* What the task requires *
Please reproduce the entries below exactly, omitting any images they contain.

* Information supplied *
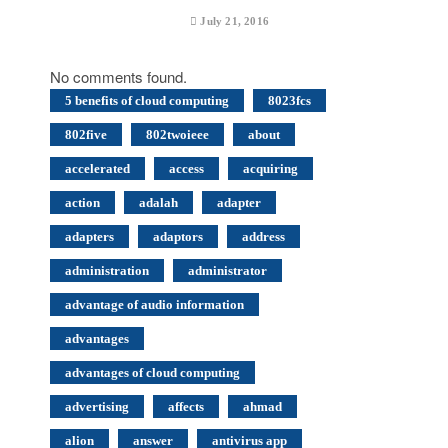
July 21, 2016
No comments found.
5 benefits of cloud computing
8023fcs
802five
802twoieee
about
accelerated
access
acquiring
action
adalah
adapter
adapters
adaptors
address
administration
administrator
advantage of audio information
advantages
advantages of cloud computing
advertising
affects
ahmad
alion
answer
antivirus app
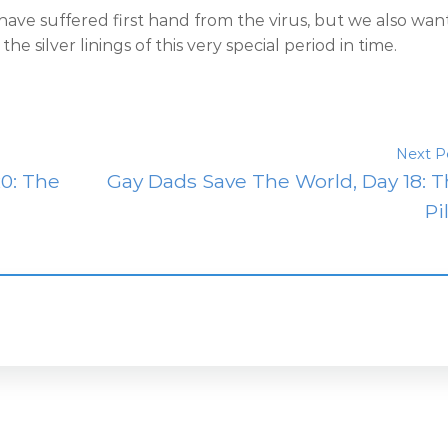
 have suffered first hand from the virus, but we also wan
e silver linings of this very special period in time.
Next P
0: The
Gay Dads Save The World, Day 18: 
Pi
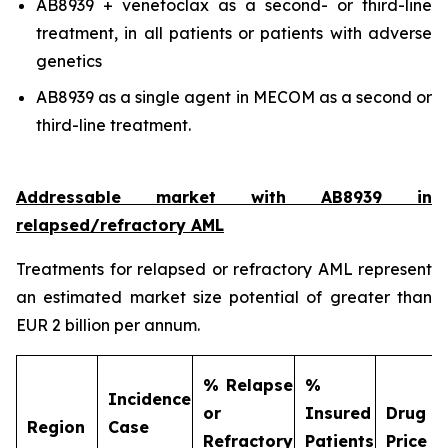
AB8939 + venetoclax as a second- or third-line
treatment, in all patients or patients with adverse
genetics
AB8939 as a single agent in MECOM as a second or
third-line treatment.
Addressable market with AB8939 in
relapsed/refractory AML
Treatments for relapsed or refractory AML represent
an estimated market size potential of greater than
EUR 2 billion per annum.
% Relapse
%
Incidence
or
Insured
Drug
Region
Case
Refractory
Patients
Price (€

* Task solution *
July 21, 2016
No comments found.
5 benefits of cloud computing
8023fcs
802five
802twoieee
about
accelerated
access
acquiring
action
adalah
adapter
adapters
adaptors
address
administration
administrator
advantage of audio information
advantages
advantages of cloud computing
advertising
affects
ahmad
alion
answer
antivirus app
 have suffered first hand from the virus, but we also wan
e silver linings of this very special period in time.
Next P
0: The
Gay Dads Save The World, Day 18: 
Pi
AB8939 + venetoclax as a second- or third-line
treatment, in all patients or patients with adverse
genetics
AB8939 as a single agent in MECOM as a second or
third-line treatment.
Addressable market with AB8939 in
relapsed/refractory AML
Treatments for relapsed or refractory AML represent
an estimated market size potential of greater than
EUR 2 billion per annum.
% Relapse
%
Incidence
or
Insured
Drug
Region
Case
Refractory
Patients
Price (€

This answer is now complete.